(Stored data entries)
★ ★ ★ ★ ★ ★ ★

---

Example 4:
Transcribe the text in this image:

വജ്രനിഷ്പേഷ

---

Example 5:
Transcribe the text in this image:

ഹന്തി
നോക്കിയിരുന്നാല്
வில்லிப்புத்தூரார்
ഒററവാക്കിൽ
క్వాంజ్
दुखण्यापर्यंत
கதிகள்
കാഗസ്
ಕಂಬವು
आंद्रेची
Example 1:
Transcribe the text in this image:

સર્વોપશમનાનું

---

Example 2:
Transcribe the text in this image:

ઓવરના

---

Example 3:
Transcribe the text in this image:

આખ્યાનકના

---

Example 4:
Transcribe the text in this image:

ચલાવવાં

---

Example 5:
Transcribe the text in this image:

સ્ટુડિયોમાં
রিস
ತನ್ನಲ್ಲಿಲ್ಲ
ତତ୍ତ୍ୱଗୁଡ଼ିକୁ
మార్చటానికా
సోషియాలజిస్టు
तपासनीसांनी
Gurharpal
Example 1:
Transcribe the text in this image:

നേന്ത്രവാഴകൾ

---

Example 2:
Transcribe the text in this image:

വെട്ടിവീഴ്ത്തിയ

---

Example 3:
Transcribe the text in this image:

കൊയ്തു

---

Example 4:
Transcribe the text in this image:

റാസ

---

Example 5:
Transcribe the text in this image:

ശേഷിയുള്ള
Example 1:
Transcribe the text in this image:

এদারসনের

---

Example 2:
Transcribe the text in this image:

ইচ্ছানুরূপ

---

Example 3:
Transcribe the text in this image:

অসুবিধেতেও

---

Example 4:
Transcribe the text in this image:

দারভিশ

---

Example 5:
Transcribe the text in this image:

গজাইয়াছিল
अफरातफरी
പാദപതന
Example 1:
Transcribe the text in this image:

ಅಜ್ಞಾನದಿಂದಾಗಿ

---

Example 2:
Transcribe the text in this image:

★ ★ ★ ★ ★ ★ ★

§ PROBLEM DETAILS: Give a word-for-word copy of the records.

§ RESPONSE TO THE TASK:
---

Example 4:
Transcribe the text in this image:

വജ്രനിഷ്പേഷ

---

Example 5:
Transcribe the text in this image:

ഹന്തി
നോക്കിയിരുന്നാല്
வில்லிப்புத்தூரார்
ഒററവാക്കിൽ
క్వాంజ్
दुखण्यापर्यंत
கதிகள்
കാഗസ്
ಕಂಬವು
आंद्रेची
Example 1:
Transcribe the text in this image:

સર્વોપશમનાનું

---

Example 2:
Transcribe the text in this image:

ઓવરના

---

Example 3:
Transcribe the text in this image:

આખ્યાનકના

---

Example 4:
Transcribe the text in this image:

ચલાવવાં

---

Example 5:
Transcribe the text in this image:

સ્ટુડિયોમાં
রিস
ತನ್ನಲ್ಲಿಲ್ಲ
ତତ୍ତ୍ୱଗୁଡ଼ିକୁ
మార్చటానికా
సోషియాలజిస్టు
तपासनीसांनी
Gurharpal
Example 1:
Transcribe the text in this image:

നേന്ത്രവാഴകൾ

---

Example 2:
Transcribe the text in this image:

വെട്ടിവീഴ്ത്തിയ

---

Example 3:
Transcribe the text in this image:

കൊയ്തു

---

Example 4:
Transcribe the text in this image:

റാസ

---

Example 5:
Transcribe the text in this image:

ശേഷിയുള്ള
Example 1:
Transcribe the text in this image:

এদারসনের

---

Example 2:
Transcribe the text in this image:

ইচ্ছানুরূপ

---

Example 3:
Transcribe the text in this image:

অসুবিধেতেও

---

Example 4:
Transcribe the text in this image:

দারভিশ

---

Example 5:
Transcribe the text in this image:

গজাইয়াছিল
अफरातफरी
പാദപതന
Example 1:
Transcribe the text in this image:

ಅಜ್ಞಾನದಿಂದಾಗಿ

---

Example 2:
Transcribe the text in this image:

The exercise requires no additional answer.